1. The basic service
2. Making a stateless service stateful
3. Informing the client
4. Making the calculation

These use cases are discussed in more detail below; however, before discussing them individually, it is worth looking at an overview of the sequence diagrams and class diagrams for this use case.

#### The Basic Service

The basic service is the `PerfectCalc` interface (here is the WSDL). It defines the two methods listed below; however, the second method belongs to the second use case and will be addressed as part of that discussion.

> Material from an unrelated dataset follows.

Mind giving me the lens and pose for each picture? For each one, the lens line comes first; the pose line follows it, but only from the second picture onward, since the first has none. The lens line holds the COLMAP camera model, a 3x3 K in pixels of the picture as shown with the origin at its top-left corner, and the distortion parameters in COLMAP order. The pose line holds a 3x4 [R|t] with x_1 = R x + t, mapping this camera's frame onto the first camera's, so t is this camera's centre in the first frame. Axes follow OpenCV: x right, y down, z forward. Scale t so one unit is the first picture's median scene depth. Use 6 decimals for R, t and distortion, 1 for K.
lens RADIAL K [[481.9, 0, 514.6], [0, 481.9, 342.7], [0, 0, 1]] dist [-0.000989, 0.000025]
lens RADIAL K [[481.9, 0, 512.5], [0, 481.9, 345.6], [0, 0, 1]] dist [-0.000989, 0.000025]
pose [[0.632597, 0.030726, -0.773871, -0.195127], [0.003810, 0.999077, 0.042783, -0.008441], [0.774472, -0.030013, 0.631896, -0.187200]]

``public boolean checkMersenneNumber(MersenneNumber k, String email)``

takes a Mersenne number (which is not necessarily a prime number) and an email address of the invoker, factors the Mersenne number, and emails the result to the invoker. If the Mersenne number has no factor other than itself and one, then it is a Mersenne prime.

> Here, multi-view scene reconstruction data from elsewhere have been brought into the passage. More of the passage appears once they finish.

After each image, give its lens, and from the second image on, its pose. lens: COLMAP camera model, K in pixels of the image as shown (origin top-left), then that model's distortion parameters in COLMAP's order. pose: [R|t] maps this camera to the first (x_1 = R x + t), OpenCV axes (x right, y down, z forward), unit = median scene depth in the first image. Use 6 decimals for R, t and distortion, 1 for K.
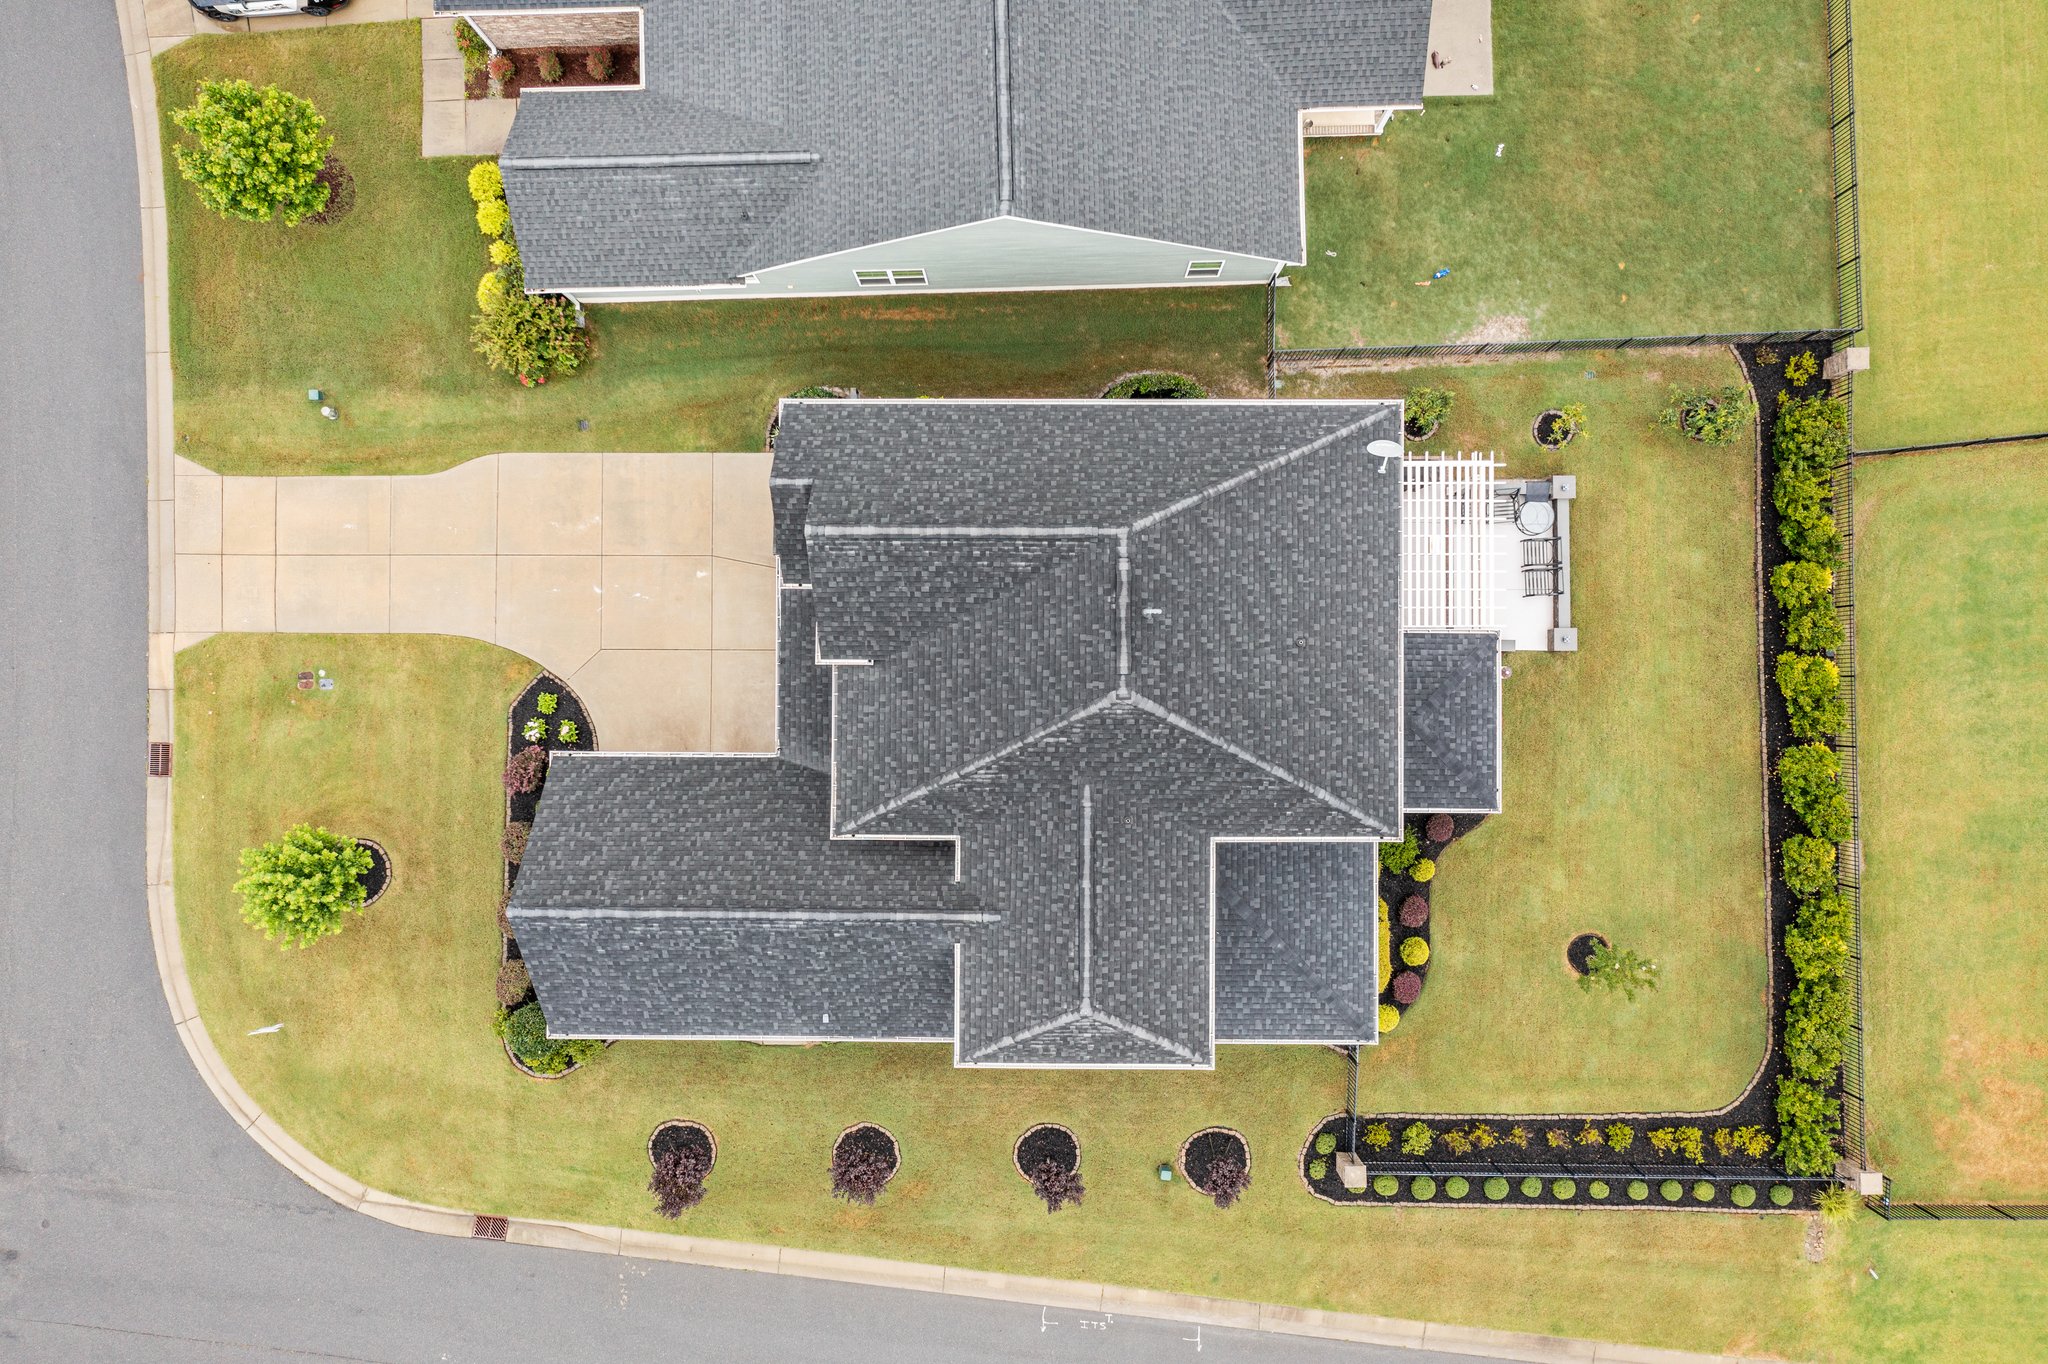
lens RADIAL K [[1615.0, 0, 1024.0], [0, 1615.0, 682.0], [0, 0, 1]] dist [0.004057, 0.005035]
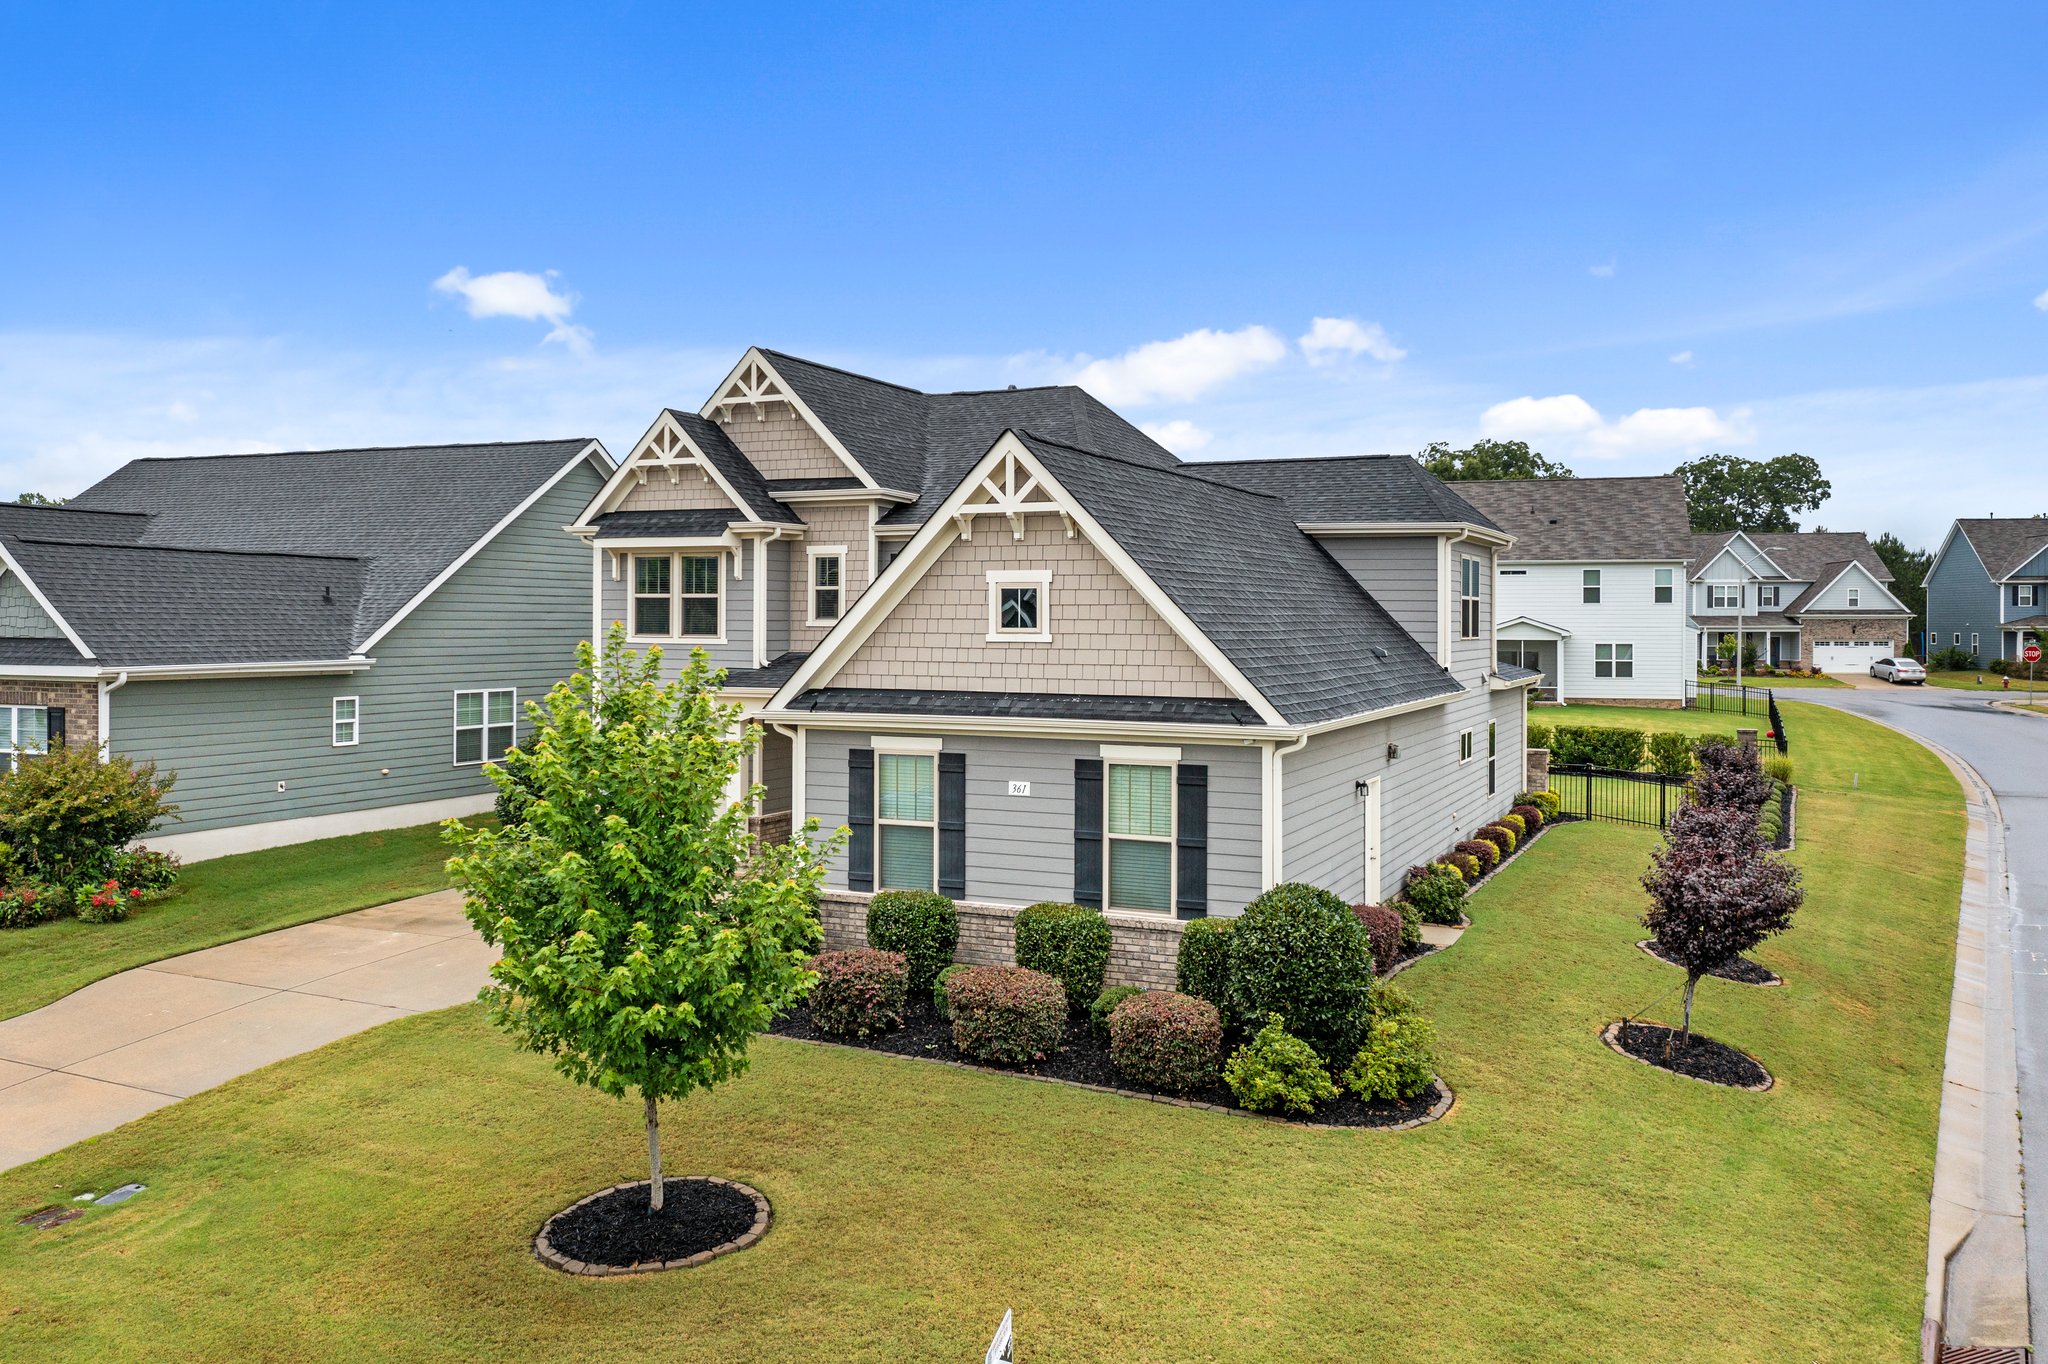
lens RADIAL K [[1634.5, 0, 1026.8], [0, 1634.5, 633.6], [0, 0, 1]] dist [0.002462, -0.001090]
pose [[0.411081, 0.009160, 0.911553, -0.659996], [0.911365, 0.018531, -0.411182, 0.303027], [-0.020659, 0.999786, -0.000730, 0.883659]]
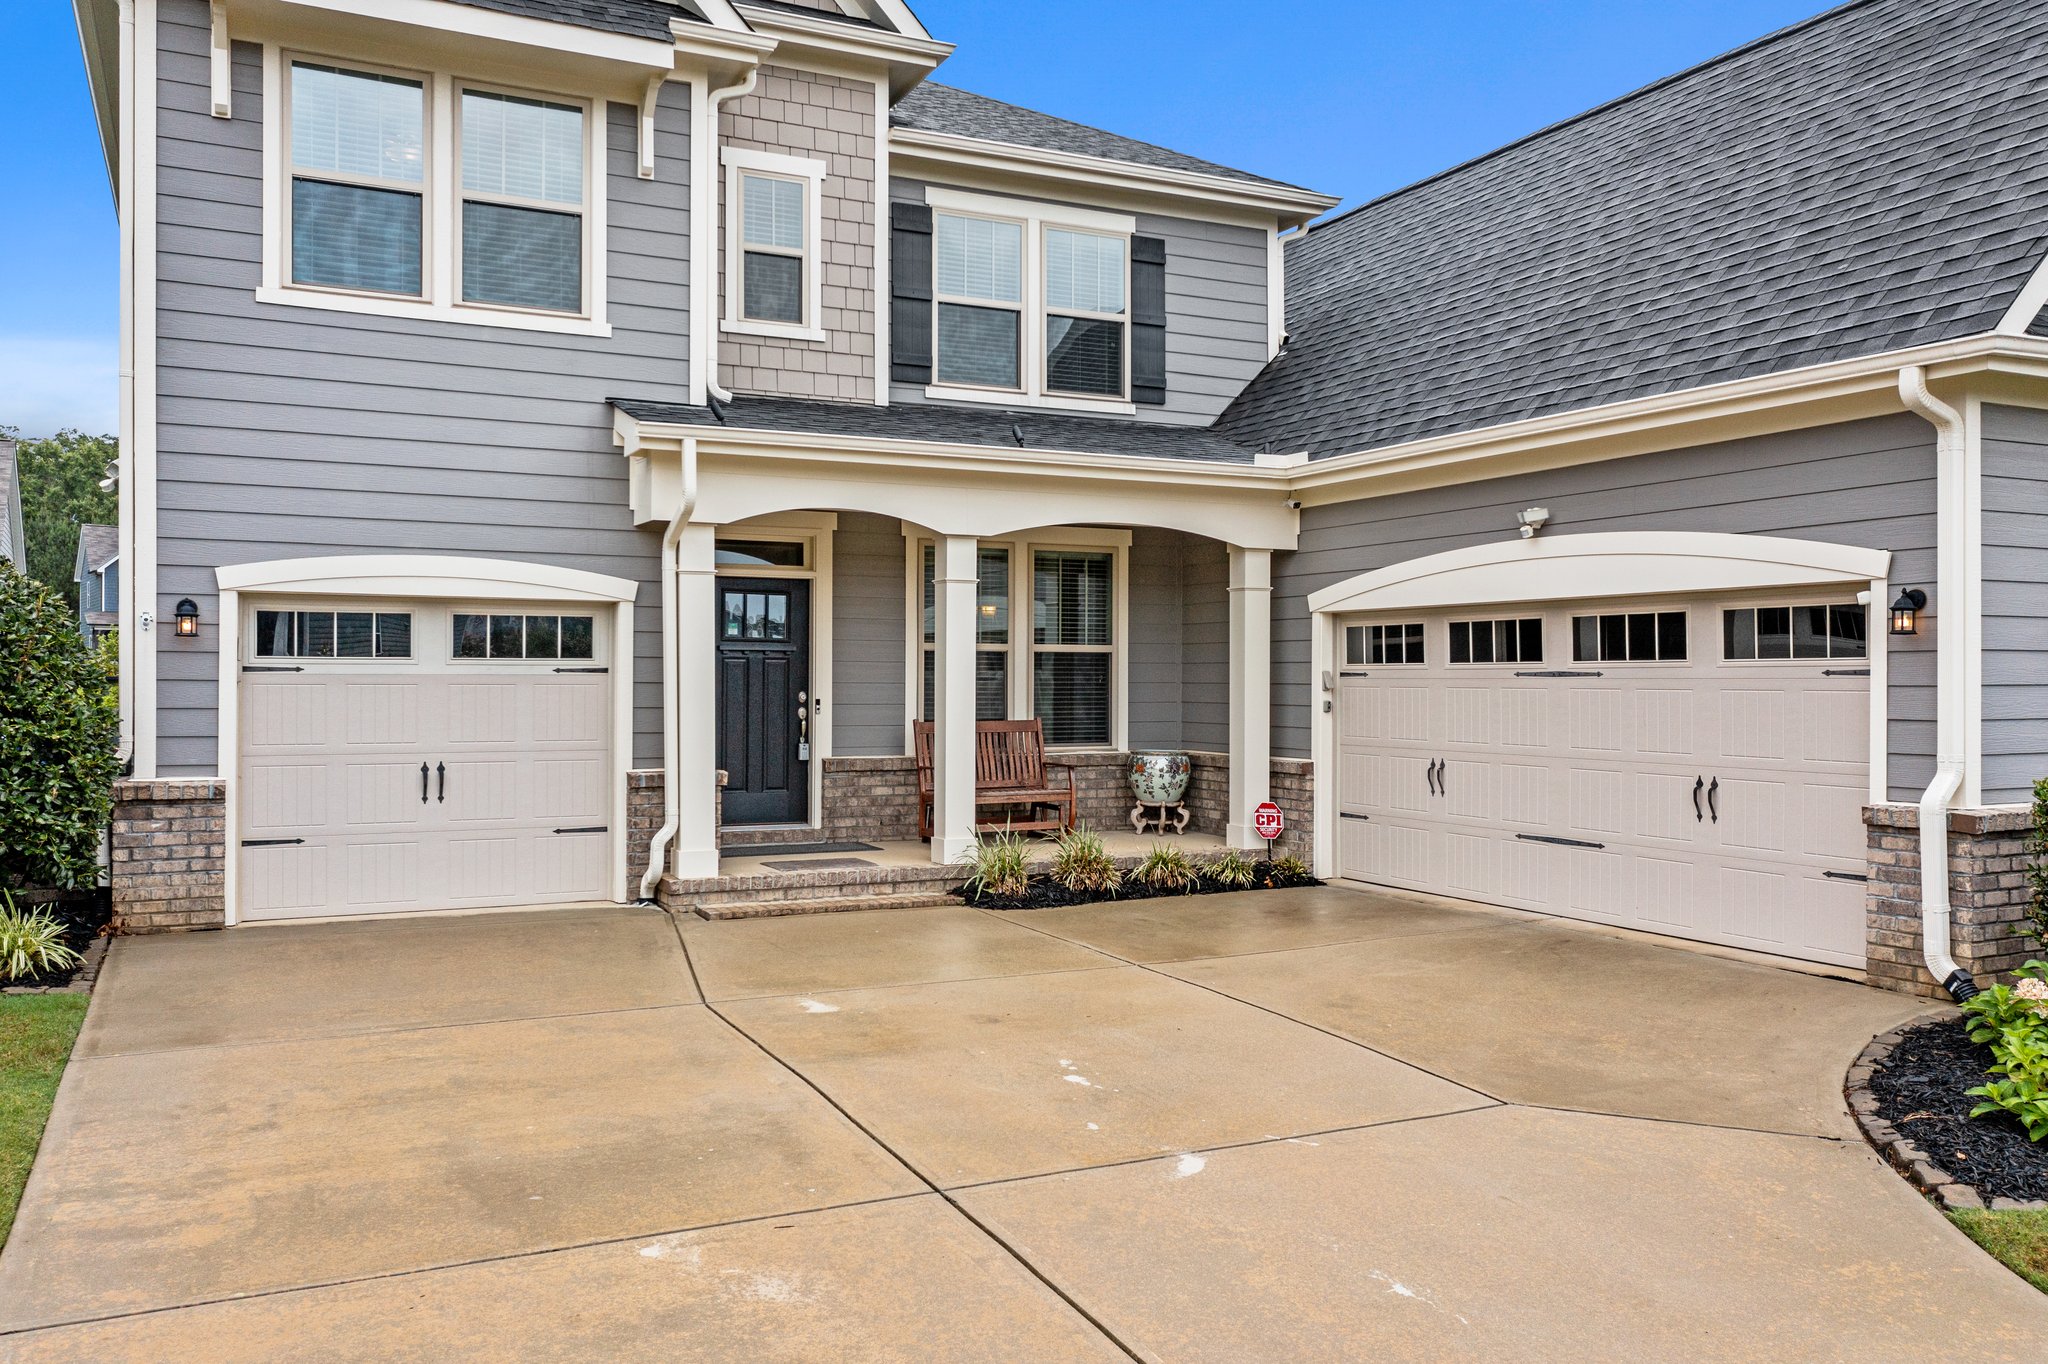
lens RADIAL K [[1620.4, 0, 1023.6], [0, 1620.4, 684.4], [0, 0, 1]] dist [0.005052, 0.002710]
pose [[-0.450319, 0.010881, 0.892802, -0.371407], [0.892849, 0.011935, 0.450197, -0.128063], [-0.005757, 0.999870, -0.015089, 0.947498]]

``public PerfectNumber calcPerfectNumber(MersennePrime MersennePrime)``

takes a Mersenne prime and calculates the corresponding perfect number.

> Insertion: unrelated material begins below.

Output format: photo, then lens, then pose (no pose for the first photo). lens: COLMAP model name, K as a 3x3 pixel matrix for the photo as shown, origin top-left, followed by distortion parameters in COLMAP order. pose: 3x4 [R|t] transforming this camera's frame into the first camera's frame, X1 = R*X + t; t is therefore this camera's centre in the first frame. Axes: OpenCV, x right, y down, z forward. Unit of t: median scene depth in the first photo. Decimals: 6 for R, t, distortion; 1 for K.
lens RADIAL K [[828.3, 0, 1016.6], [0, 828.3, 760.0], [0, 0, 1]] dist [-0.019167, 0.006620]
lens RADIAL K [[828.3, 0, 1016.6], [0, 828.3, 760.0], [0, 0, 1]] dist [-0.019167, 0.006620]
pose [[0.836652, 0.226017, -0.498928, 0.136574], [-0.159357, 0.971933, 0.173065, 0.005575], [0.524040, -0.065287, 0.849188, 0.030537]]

#### Making a Stateless Service Stateful

The `FactorFactory` object is a factory pattern responsible for making the stateless `PerfectCalc` service stateful. The `FactorFactory` object is also a singleton with a protected constructor and a public static initializer. Example 1 gives the code for the `FactorFactory` object.

Example 1. FactorFactory

``````/**
* A Factory class that is also a singleton object for creating multiple
* instances of the stateful Factor class
* @testcase test.TestFactorFactory
* @version 1.0
* @author Eoin Lane
*/
public class FactorFactory implements IFactorFactory, Observer {
/** This contructor is only called once and when it is
* the Caretaker is created and initalised
*/
protected FactorFactory() {
// Initalise the Map
this.map = new HashMap();
//factors = new Vector();
caretaker = new SimpleCaretaker();
System.out.println("Caretaker created and initialized");
}

/**
* Factory method to create instances of IFactor object
* @param MersenneNumber number of the form (2^k-1)
* @param email of the invoking client
*/
public IFactor getFactor(MersenneNumber MersenneNumber, String email) {
// Store the Mersenne number k value into the Map
Double d = new Double(MersenneNumber.getK());
this.map.put(d, email);
Factor factor = new Factor(MersenneNumber);
factor.attach(this);
factor.factorize();
// Create a Memento of the newly created factor object
IMemento memento = new SimpleMemento(MersenneNumber.getK(), email);
return (IFactor)factor;
}

/** Returns a one and only one instance of this class */
public static FactorFactory getInstance() {
if (instance == null) {
synchronized(FactorFactory.class) {
if (instance == null) {
instance = new FactorFactory();
}
}
}
return instance;
}

/**
* The callback method that the subject will call on this listener
* @param factor the finished Factor class
*/
public void update(Factor factor) {
// Get the k value from the Mersenne number in the factor class
double k_value = factor.getMersenneNumber().getK();
System.out.println("Observer informed of finished
calculation of Mersenne number: " + k_value);
// Get the email corrosponding th the Factor's Mersenne k value
String email = (String)(this.map.get(new Double(k_value)));
Collection bag = factor.getFactors();
mail(bag, email, k_value);
// since this Factor class has now finished process remove
// it's corrosponding memento object from the caretaker
// Create a Memento of the newly created factor object
IMemento memento = new SimpleMemento(k_value, email);
this.caretaker.removeElement(factor);
}

private static FactorFactory instance = null;
// Looks after and tracks all the created Factor objects
private ICaretaker caretaker;
// A map containing the Mersenne number, email value pair
Map map;
}``````

The important thing to note is the protected constructor, where a `Vector` of `Factor` class is created and initialized. This `Vector` keeps a record of all of the created `Factor` classes. The `Factor` classes are then created with the `getFactor(MersenneNumber MersenneNumber)` method. This pattern -- using a singleton factory object to create and keep track of the generated `Factor` object -- allows a stateless facade to be exposed to the outside while internally stateful classes can be created and their lifecycle managed.